FIG. 1 is a block diagram of the structure of an audio signal transmission system according to an embodiment of the present invention, FIG. 2 is a block diagram of a transmission frame, and FIG. 3 is a block diagram of a conventional Rinconvex system. 1...Preprocessing section, 2...A/D converter, 3...Polarity discriminator, 4...Amplitude detector, 5... ...Series-to-parallel converter, 6...
...Timing signal generator, 7...Frame synthesis circuit, 8...Baseband signal processing circuit, 9P, 9Q...Waveform shaping filter, IO
P, IOQ...D/A converter, 11...
...QAM modulator, 12...... Transmission carrier generator, l3... QAM demodulator, 14...
... Reception carrier wave generator, 15P, 15Q.・・・・・・
・A/D converter, 16...digital demodulator,
17...timing signal regeneration circuit, 18
...Baseband signal processing circuit, 19...
... Signal separation circuit, 20 ... Parallel-serial converter, 21 ... Amplitude regenerator, 22 ...

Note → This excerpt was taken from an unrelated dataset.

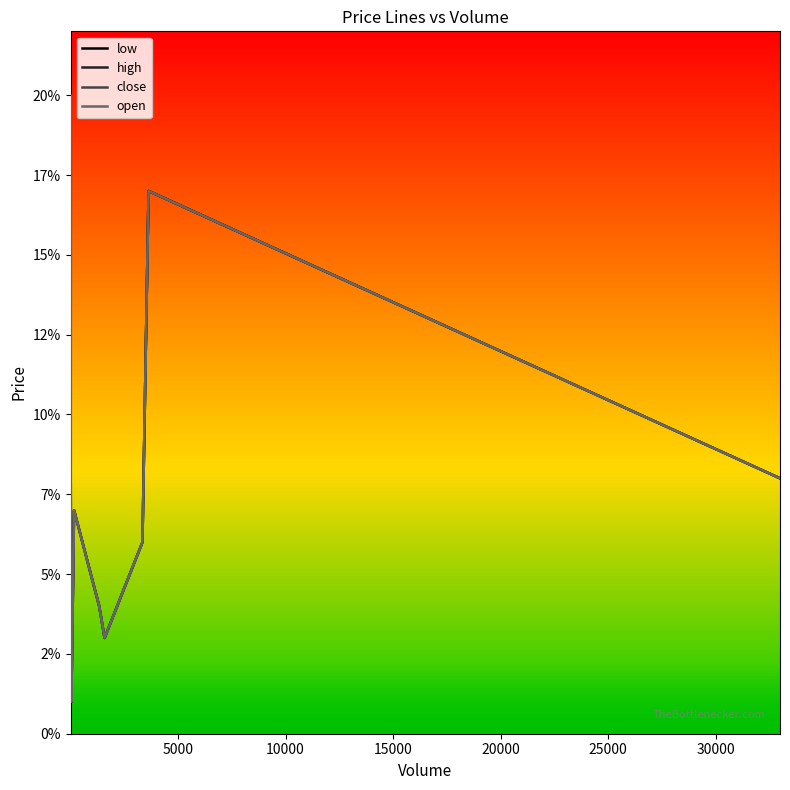

True or false: low and close intersect in this chart.

False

Multiplier, 23...D/A converter, 24...
...Post-processing section.

Claims (1)

[Claims] The transmitter includes a preprocessor that performs compression processing on the input audio signal; and a first A/D that samples the output of the preprocessor at a predetermined sampling frequency and outputs an n-bit signal for each sample. a converter; a polarity discriminator that receives the output of the first A/D converter and extracts and outputs a polarity bit; and performs absolute value operation on the output of every N samples of the first A/D converter; an amplitude detector that outputs a signal of (m≦n) bits; a predetermined number of polarity bits and the m-bit signal are time-divided within a transmission frame that repeats at a constant period with a synchronization word consisting of a fixed bit pattern at the beginning; a frame synthesis circuit for arranging and forming a binary format data sequence; a transmitting side baseband signal processing circuit for performing error correction encoding processing and encryption processing on the output of this frame synthesizing circuit; and this transmitting side baseband signal processing circuit. a modulator that digitally modulates a predetermined carrier wave with the output of the circuit; a first demodulator in which the receiving section performs quasi-synchronous demodulation processing on the received intermediate frequency signal and outputs a received baseband signal; a second A/D converter for digitizing the band signal;
a second demodulator that performs digital demodulation processing on the output of the second A/D converter; a receiving side baseband signal that performs error correction decoding processing and encryption decoding processing on the output of the second demodulator; a processing circuit; a signal separation circuit that receives the output of the receiving side baseband signal processing circuit, establishes frame synchronization by detecting the synchronization word, and separates and outputs the polarity bit and the m-bit signal; the signal separation circuit; A multiplier that multiplies the m-bit signal that the circuit separates and outputs by the polarity bit; D that converts the output of this multiplier into an analog
1. An audio signal transmission system comprising: a /A converter; and a post-processing unit that performs decompression processing, etc. on the output of the D/A converter and reproduces and outputs the audio signal.